企業の存在意義は「創業者精神」に宿る。清藤氏が述べるように、まさに創業者精神とは昔話でなく、いつも社員が目指すべき現在進行形の行動指針だ。この精神が枯れてしまわないために、どのような形で継承していくかは企業によって違う。

同ミュージアムを訪問し、その細部に安藤百福の強い思いを感じることができた。偉大な発明を成し遂げたからだけではなく、何事も諦めないそのベンチャー精神が、来館者だけでなく、社員、そして地域の方々に愛され続ける理由の一つではないだろうか。


【編集後記】(ウェブ電通報編集部より)

お客さまに「体験していただく」というのは、古くて新しいPR手法の一つだ。「試食」「試着」「お試しサンプル」「1カ月無料購読」……枚挙にいとまがない。しかし、多くのそれが、直接的・刹那(せつな)的に、売り上げを伸ばすことを目的としているのに対して、カップヌードルミュージアムは、中長期的な将来を見据えてのファンづくりを目的としている。いわば、「思い出づくり」の場を提供しているのだ。

楽しい思い出とともに、食というものを学ぶことができる。日清食品という会社やブランドの思いといったものに触れることができる。将来、子どもや孫ができたとき、自身の思い出を頼りにふとまた訪れたくなる。そんな仕掛けがもう、満載だ。
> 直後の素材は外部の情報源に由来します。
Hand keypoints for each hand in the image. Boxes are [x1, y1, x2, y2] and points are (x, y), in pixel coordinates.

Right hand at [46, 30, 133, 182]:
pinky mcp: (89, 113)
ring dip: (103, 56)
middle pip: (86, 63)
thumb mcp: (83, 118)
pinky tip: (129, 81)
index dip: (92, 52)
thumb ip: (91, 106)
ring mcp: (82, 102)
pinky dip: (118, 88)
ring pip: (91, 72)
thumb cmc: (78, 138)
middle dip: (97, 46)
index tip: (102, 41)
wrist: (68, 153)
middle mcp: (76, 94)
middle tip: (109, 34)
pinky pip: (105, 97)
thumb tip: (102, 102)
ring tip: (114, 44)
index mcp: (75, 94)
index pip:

デジタル技術が進むと、どうしても「リアルな体験」は減っていく。でも、人の心の深いところに響くのは、やはりリアルな体験を味わうことでの「感動」ではないだろうか。思い返してみれば、「カップヌードル」という商品も、銀座の歩行者天国でフォークを使って食べてもらう、という「新体験」から始まっている。